◆ DATA EXTRACTS ◆
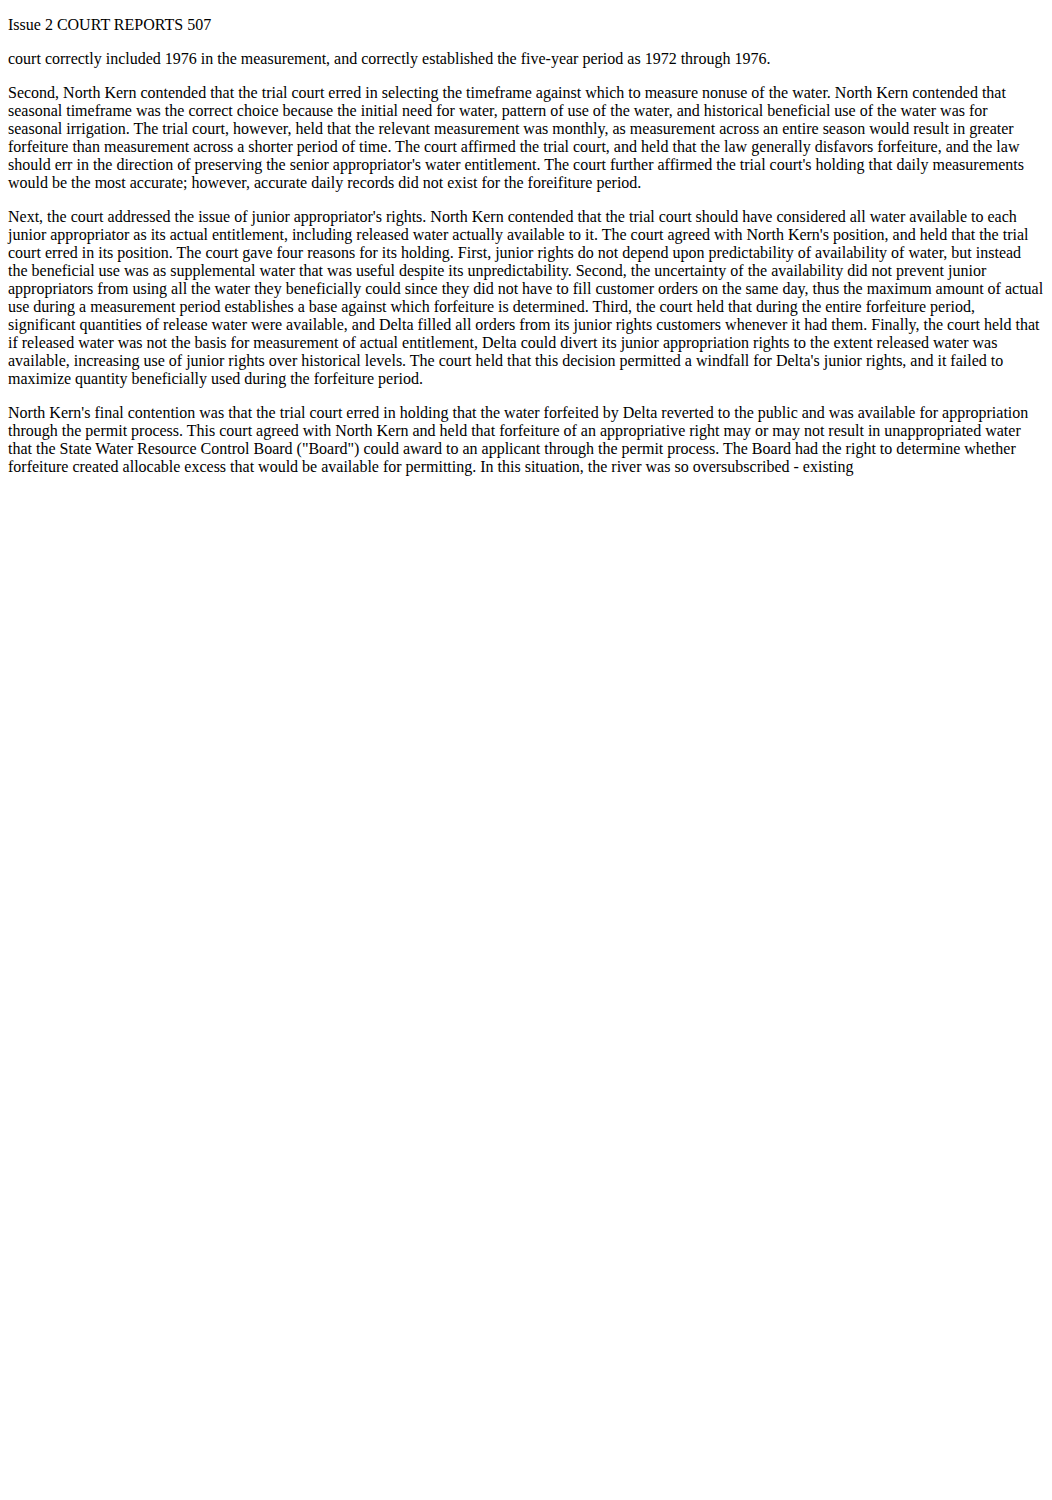Issue 2 COURT REPORTS 507
court correctly included 1976 in the measurement, and correctly established the five-year period as 1972 through 1976.
Second, North Kern contended that the trial court erred in selecting the timeframe against which to measure nonuse of the water. North Kern contended that seasonal timeframe was the correct choice because the initial need for water, pattern of use of the water, and historical beneficial use of the water was for seasonal irrigation. The trial court, however, held that the relevant measurement was monthly, as measurement across an entire season would result in greater forfeiture than measurement across a shorter period of time. The court affirmed the trial court, and held that the law generally disfavors forfeiture, and the law should err in the direction of preserving the senior appropriator's water entitlement. The court further affirmed the trial court's holding that daily measurements would be the most accurate; however, accurate daily records did not exist for the foreifiture period.
Next, the court addressed the issue of junior appropriator's rights. North Kern contended that the trial court should have considered all water available to each junior appropriator as its actual entitlement, including released water actually available to it. The court agreed with North Kern's position, and held that the trial court erred in its position. The court gave four reasons for its holding. First, junior rights do not depend upon predictability of availability of water, but instead the beneficial use was as supplemental water that was useful despite its unpredictability. Second, the uncertainty of the availability did not prevent junior appropriators from using all the water they beneficially could since they did not have to fill customer orders on the same day, thus the maximum amount of actual use during a measurement period establishes a base against which forfeiture is determined. Third, the court held that during the entire forfeiture period, significant quantities of release water were available, and Delta filled all orders from its junior rights customers whenever it had them. Finally, the court held that if released water was not the basis for measurement of actual entitlement, Delta could divert its junior appropriation rights to the extent released water was available, increasing use of junior rights over historical levels. The court held that this decision permitted a windfall for Delta's junior rights, and it failed to maximize quantity beneficially used during the forfeiture period.
North Kern's final contention was that the trial court erred in holding that the water forfeited by Delta reverted to the public and was available for appropriation through the permit process. This court agreed with North Kern and held that forfeiture of an appropriative right may or may not result in unappropriated water that the State Water Resource Control Board ("Board") could award to an applicant through the permit process. The Board had the right to determine whether forfeiture created allocable excess that would be available for permitting. In this situation, the river was so oversubscribed - existing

◆ WHAT THE TASK ASKS ◆
When the entries above show the word "available" in a line, copy that line out.

◆ WRITTEN ANSWER ◆
Next, the court addressed the issue of junior appropriator's rights. North Kern contended that the trial court should have considered all water available to each junior appropriator as its actual entitlement, including released water actually available to it. The court agreed with North Kern's position, and held that the trial court erred in its position. The court gave four reasons for its holding. First, junior rights do not depend upon predictability of availability of water, but instead the beneficial use was as supplemental water that was useful despite its unpredictability. Second, the uncertainty of the availability did not prevent junior appropriators from using all the water they beneficially could since they did not have to fill customer orders on the same day, thus the maximum amount of actual use during a measurement period establishes a base against which forfeiture is determined. Third, the court held that during the entire forfeiture period, significant quantities of release water were available, and Delta filled all orders from its junior rights customers whenever it had them. Finally, the court held that if released water was not the basis for measurement of actual entitlement, Delta could divert its junior appropriation rights to the extent released water was available, increasing use of junior rights over historical levels. The court held that this decision permitted a windfall for Delta's junior rights, and it failed to maximize quantity beneficially used during the forfeiture period.
North Kern's final contention was that the trial court erred in holding that the water forfeited by Delta reverted to the public and was available for appropriation through the permit process. This court agreed with North Kern and held that forfeiture of an appropriative right may or may not result in unappropriated water that the State Water Resource Control Board ("Board") could award to an applicant through the permit process. The Board had the right to determine whether forfeiture created allocable excess that would be available for permitting. In this situation, the river was so oversubscribed - existing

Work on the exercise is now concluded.